■ Excerpted data
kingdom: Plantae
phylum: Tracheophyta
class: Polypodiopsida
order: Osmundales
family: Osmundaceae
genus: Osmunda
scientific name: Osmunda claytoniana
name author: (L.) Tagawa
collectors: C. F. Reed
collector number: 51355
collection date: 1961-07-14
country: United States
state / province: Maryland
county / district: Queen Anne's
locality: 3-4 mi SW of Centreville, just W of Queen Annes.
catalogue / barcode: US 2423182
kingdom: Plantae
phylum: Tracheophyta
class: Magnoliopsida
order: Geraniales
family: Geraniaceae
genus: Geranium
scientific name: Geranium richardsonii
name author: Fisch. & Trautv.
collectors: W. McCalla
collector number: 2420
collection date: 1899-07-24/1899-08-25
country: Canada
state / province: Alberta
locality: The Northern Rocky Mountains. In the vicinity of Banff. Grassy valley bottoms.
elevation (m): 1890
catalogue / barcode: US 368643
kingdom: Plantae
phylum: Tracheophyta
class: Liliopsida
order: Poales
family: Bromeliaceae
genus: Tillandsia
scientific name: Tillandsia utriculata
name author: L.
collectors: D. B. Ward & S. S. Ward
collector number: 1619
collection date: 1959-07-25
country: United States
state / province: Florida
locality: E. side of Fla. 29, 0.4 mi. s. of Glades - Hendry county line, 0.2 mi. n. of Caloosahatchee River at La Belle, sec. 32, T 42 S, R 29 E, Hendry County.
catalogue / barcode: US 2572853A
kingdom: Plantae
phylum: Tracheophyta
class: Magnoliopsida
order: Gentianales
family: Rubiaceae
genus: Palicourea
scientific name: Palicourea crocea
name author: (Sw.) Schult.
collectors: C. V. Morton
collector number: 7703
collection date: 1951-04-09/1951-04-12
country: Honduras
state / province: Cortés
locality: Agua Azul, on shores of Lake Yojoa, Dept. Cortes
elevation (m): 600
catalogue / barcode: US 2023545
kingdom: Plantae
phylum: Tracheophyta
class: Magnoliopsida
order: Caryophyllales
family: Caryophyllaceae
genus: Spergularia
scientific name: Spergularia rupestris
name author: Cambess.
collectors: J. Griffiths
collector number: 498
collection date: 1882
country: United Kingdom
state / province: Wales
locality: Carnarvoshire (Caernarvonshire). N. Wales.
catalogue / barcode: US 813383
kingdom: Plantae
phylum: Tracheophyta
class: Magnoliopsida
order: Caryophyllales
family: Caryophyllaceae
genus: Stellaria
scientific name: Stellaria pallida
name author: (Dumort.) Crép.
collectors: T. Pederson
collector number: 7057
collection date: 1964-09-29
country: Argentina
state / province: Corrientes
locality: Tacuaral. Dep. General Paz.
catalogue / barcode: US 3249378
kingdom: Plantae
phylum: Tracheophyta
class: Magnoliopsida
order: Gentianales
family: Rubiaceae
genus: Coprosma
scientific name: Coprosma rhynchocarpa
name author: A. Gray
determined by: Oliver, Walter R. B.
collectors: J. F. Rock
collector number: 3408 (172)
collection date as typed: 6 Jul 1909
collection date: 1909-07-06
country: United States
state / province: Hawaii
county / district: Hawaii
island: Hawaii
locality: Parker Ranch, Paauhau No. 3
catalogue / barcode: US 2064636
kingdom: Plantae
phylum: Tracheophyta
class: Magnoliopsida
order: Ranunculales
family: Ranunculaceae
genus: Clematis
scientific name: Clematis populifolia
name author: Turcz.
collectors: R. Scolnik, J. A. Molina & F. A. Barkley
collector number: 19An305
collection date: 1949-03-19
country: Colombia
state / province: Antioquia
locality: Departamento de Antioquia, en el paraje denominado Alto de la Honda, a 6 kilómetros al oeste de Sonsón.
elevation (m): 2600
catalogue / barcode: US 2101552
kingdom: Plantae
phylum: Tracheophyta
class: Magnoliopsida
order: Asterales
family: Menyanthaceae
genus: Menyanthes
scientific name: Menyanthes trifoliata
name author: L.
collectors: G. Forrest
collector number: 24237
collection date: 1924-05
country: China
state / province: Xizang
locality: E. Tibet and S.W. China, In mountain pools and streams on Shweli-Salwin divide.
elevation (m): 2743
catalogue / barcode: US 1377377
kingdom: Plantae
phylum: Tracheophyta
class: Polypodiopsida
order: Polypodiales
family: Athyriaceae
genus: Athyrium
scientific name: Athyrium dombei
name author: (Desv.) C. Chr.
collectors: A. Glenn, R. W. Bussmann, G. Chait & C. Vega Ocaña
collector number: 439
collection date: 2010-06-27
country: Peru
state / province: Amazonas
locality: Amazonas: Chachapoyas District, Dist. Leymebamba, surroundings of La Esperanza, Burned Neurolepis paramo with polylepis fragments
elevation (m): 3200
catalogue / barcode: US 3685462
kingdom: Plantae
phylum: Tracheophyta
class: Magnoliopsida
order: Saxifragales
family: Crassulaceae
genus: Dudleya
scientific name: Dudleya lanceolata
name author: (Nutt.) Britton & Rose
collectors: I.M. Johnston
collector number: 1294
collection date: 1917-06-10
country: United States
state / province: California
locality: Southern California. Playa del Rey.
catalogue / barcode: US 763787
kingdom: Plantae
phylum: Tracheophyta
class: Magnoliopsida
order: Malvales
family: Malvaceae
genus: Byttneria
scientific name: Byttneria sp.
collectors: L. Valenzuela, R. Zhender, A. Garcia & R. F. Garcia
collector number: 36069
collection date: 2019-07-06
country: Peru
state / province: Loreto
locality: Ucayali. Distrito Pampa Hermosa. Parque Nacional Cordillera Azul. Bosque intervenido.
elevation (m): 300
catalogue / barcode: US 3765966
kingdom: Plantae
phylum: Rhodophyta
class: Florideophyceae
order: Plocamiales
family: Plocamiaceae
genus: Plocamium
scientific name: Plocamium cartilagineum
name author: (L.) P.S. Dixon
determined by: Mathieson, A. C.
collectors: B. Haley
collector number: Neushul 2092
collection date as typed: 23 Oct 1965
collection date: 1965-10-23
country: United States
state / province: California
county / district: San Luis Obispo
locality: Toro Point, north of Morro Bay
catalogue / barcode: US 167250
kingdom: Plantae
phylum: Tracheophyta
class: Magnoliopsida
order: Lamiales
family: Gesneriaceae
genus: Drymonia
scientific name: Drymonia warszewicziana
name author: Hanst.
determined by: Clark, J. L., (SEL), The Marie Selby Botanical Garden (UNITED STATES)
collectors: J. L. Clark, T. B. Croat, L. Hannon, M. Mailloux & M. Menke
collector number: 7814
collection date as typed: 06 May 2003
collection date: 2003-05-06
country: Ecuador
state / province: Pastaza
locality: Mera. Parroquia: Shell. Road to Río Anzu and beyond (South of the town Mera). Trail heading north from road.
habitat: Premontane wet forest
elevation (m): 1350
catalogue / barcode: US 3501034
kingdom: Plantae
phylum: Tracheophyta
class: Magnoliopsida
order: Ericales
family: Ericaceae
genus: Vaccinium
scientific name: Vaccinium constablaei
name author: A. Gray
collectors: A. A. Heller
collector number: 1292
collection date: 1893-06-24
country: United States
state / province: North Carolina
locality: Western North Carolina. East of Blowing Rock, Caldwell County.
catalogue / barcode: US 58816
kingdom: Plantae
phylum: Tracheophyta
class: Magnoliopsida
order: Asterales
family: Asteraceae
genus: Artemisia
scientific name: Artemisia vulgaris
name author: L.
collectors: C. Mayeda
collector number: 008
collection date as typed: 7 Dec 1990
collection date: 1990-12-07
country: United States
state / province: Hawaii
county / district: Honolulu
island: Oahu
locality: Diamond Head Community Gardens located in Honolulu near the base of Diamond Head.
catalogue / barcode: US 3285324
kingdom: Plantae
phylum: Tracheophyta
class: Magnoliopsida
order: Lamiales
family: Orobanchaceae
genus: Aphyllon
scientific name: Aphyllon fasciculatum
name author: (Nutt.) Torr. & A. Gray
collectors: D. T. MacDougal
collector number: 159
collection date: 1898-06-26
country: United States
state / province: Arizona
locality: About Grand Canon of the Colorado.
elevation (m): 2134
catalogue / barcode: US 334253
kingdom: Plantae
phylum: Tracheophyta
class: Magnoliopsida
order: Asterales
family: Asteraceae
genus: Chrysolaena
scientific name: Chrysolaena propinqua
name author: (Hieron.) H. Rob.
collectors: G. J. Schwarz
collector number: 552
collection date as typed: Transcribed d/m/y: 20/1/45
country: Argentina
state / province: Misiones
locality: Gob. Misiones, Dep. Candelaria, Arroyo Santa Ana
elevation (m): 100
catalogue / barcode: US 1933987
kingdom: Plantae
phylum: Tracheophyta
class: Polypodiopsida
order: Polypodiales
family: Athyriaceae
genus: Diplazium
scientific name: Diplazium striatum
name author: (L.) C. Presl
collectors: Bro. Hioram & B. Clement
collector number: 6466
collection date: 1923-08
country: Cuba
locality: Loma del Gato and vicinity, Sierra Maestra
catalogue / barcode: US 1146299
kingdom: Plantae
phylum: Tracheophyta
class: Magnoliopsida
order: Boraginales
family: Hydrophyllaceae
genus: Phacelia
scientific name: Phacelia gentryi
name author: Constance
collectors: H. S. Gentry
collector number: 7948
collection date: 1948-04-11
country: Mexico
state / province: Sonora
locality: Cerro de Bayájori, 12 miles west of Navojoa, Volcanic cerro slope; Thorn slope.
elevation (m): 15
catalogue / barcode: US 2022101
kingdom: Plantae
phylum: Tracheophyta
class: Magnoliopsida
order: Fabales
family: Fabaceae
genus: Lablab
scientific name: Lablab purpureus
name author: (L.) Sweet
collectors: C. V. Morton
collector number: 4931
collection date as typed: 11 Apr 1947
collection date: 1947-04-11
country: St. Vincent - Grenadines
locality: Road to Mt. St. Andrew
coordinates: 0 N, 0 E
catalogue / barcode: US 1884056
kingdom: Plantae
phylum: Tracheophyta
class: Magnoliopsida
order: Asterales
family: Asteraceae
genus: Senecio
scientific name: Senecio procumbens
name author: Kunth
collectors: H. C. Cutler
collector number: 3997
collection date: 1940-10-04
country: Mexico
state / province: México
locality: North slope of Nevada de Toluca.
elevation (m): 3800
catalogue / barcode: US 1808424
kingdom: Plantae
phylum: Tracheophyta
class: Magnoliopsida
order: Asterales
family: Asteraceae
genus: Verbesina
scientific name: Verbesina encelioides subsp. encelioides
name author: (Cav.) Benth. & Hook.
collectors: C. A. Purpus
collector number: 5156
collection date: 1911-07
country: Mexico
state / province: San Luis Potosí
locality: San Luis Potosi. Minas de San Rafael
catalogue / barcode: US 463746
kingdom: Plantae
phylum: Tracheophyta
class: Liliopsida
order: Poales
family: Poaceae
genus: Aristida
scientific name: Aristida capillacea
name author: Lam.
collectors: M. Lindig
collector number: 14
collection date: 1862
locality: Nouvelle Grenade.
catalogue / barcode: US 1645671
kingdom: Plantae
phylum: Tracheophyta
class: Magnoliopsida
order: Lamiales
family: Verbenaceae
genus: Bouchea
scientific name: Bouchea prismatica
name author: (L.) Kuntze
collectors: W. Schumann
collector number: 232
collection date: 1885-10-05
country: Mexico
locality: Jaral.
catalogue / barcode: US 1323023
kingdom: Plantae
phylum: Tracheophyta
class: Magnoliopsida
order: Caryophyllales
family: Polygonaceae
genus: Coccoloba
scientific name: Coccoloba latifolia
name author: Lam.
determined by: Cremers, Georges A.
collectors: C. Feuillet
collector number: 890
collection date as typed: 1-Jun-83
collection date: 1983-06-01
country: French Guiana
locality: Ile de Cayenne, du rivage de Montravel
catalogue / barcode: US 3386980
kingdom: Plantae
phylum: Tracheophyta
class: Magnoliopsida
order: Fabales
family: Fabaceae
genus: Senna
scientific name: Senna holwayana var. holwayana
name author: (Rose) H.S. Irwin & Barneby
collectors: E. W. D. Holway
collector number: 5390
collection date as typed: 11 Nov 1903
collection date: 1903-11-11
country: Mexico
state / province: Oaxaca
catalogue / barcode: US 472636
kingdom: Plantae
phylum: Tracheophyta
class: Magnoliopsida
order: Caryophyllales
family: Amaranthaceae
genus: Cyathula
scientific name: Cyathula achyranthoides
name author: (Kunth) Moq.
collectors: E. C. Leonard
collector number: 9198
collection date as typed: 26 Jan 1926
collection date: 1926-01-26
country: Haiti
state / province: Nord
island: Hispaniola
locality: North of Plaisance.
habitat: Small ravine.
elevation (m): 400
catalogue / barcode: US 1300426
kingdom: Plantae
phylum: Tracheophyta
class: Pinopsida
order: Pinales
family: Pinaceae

■ Work instructions
Copy out word for word the lines of the records above, starting at the line that contains "genus: Clematis" and ending at the line that contains "country: China", with both of those lines included.

■ Answer
genus: Clematis
scientific name: Clematis populifolia
name author: Turcz.
collectors: R. Scolnik, J. A. Molina & F. A. Barkley
collector number: 19An305
collection date: 1949-03-19
country: Colombia
state / province: Antioquia
locality: Departamento de Antioquia, en el paraje denominado Alto de la Honda, a 6 kilómetros al oeste de Sonsón.
elevation (m): 2600
catalogue / barcode: US 2101552
kingdom: Plantae
phylum: Tracheophyta
class: Magnoliopsida
order: Asterales
family: Menyanthaceae
genus: Menyanthes
scientific name: Menyanthes trifoliata
name author: L.
collectors: G. Forrest
collector number: 24237
collection date: 1924-05
country: China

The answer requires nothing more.